====== Records ======

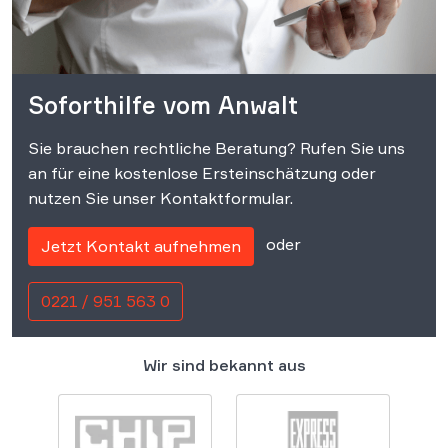
Soforthilfe vom Anwalt
Sie brauchen rechtliche Beratung? Rufen Sie uns
an für eine kostenlose Ersteinschätzung oder
nutzen Sie unser Kontaktformular.
oder
Jetzt Kontakt aufnehmen
0221 / 951 563 0
Wir sind bekannt aus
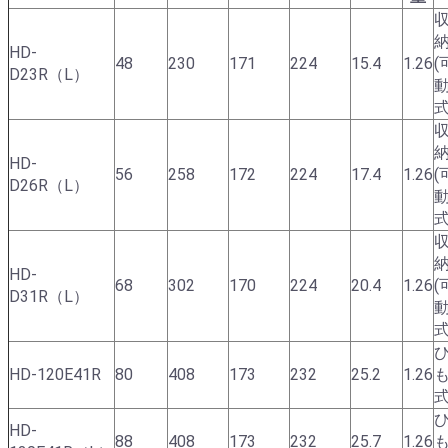
HD-
48
230
171
224
15.4
1.26
(
D23R（L）
動
HD-
56
258
172
224
17.4
1.26
(
D26R（L）
動
HD-
68
302
170
224
20.4
1.26
(
D31R（L）
動
HD-120E41R
80
408
173
232
25.2
1.26
HD-
88
408
173
232
25.7
1.26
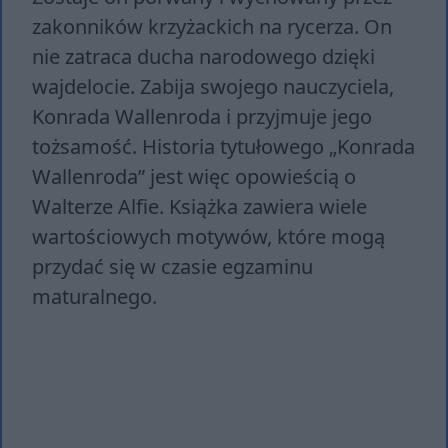
zakonników krzyżackich na rycerza. On
nie zatraca ducha narodowego dzięki
wajdelocie. Zabija swojego nauczyciela,
Konrada Wallenroda i przyjmuje jego
tożsamość. Historia tytułowego „Konrada
Wallenroda” jest więc opowieścią o
Walterze Alfie. Książka zawiera wiele
wartościowych motywów, które mogą
przydać się w czasie egzaminu
maturalnego.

======

▸ Instructions for the task
Rewrite everything from the line containing "zakonników krzyżackich na rycerza. On" down to the end of the entries, changing "Książka" to "Utwór" and leaving the rest untouched.

▸ Expected answer
zakonników krzyżackich na rycerza. On
nie zatraca ducha narodowego dzięki
wajdelocie. Zabija swojego nauczyciela,
Konrada Wallenroda i przyjmuje jego
tożsamość. Historia tytułowego „Konrada
Wallenroda” jest więc opowieścią o
Walterze Alfie. Utwór zawiera wiele
wartościowych motywów, które mogą
przydać się w czasie egzaminu
maturalnego.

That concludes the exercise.